Pour toutes les Quamille du monde
Elle est atroce cette photo. Tout le monde en conviendra, sauf ceux qui ont fait ça.
Tu trouves que j'y vais un peu fort ? Tu as raison.
Mais il fallait que tu la vois pour bien saisir le message que je vais faire passer au travers d'un fait divers sordide.
Oh! Je ne suis pas fier de la montrer, tu peux me croire mais encore une fois, elle importe.
Ce cheval a été dépecé.
Pour être précis, il a été découpé, comme en boucherie. Après avoir reçu une balle dans la tête.
Dans sa pâture.Pas en abattoir.
Quamille était une petite jument d'à peine 4 ans, vivant paisiblement avec ses 3 copines dans la ferme Les attelages de Verzenay (Marne).
Le lundi de Pâques au matin, Thierry Georgeton, le propriétaire de cette petite entreprise qui propose ballades et promenades commentées en attelage, a découvert la bestiole abattue et découpée sur place dans son pré.
Les fumiers qui ont exécuté cette besogne ont pris soin de trancher les 4 membres, de les emporter avec eux avec ce que les mangeurs de viande appellent les filets (chairs entourant la colonne vertébrale).
Ils ont utilisé des couteaux électriques. Le sale boulot est bien fait. Net. Malgré l'obscurité ou la demi-pénombre.
Des pros, on dirait.
S'ils bossent dans un abattoir ou un atelier de découpe, ça ne m'étonnerait pas.
Venus avec des sacs poubelles, ils ont embarqué les morceaux qu'ils avaient choisi.
Cette photo est dure et équivoque.Elle provoque l'émotion de ceux qui, pourtant, dans leur égoisme, délèguent à des anonymes le soin de tuer et de découper des centaines et des centaines d'animaux, petits poulets, vaches aux yeux doux, cochons sympathiques, pour avoir de la viande dans leur assiette.
Car cette jument avait un nom, une identité. Elle nous est devenue familière et son sort dégueulasse nous peine.

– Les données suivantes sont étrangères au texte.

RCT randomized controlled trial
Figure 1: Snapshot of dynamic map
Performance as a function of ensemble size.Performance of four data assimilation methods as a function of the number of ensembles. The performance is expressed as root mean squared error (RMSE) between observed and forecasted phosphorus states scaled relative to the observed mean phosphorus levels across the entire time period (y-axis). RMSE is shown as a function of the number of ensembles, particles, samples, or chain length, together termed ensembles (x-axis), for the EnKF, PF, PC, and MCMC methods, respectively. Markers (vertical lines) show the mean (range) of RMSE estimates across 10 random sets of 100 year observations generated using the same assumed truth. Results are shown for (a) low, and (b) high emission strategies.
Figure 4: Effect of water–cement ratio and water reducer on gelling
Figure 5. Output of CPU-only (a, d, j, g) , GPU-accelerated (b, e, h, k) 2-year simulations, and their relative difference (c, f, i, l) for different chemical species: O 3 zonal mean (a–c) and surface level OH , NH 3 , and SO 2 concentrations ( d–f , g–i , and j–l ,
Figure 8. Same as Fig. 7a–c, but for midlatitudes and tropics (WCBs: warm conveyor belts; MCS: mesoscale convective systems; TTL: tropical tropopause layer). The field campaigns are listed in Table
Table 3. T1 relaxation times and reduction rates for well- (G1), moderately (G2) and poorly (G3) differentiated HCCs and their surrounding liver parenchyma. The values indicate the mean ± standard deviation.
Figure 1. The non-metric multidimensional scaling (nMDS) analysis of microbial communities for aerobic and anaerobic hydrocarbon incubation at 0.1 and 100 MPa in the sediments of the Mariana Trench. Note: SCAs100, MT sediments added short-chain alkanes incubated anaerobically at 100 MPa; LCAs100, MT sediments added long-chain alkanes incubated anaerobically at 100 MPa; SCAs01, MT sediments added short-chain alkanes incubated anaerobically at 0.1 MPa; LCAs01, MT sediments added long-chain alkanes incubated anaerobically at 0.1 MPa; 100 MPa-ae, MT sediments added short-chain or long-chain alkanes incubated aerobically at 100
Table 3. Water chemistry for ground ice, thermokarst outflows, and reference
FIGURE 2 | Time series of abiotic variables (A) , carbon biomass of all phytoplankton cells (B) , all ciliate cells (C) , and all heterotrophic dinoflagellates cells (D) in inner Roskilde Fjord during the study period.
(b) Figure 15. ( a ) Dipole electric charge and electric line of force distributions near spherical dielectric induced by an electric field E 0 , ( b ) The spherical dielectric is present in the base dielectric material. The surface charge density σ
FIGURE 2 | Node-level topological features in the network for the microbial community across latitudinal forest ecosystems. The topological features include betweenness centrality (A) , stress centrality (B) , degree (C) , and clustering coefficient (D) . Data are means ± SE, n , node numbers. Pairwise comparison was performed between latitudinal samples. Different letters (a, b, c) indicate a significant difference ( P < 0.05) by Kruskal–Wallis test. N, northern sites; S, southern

Et nous savons tous que si les amateurs de viande devaient tuer eux-mêmes les animaux, les démembrer, les couper et les vider de leurs viscères, ce serait régime sec.
Cette photo est amère car elle nous rappelle toutes les bétaillères que nous avons croisées sur les routes, transportant, dans des conditions horribles, des bêtes qui devinaient l'issue du voyage.
Cette photo est moche car elle nous envoie à la figure le spectacle d'un agneau entier, éventré de la tête à la queue, suspendu en vitrine d'un boucher ou d'une tête de veau sur son lit de persil en devanture d'un charcutier.
Cet article est rédigé en mémoire de Quamille, de toutes les Quamille du monde, les bovins, porçins, volailles qu'on est en train d'égorger en ce moment même.
Nota : cette affaire a été par ailleurs relatée par le quotidien L'Union.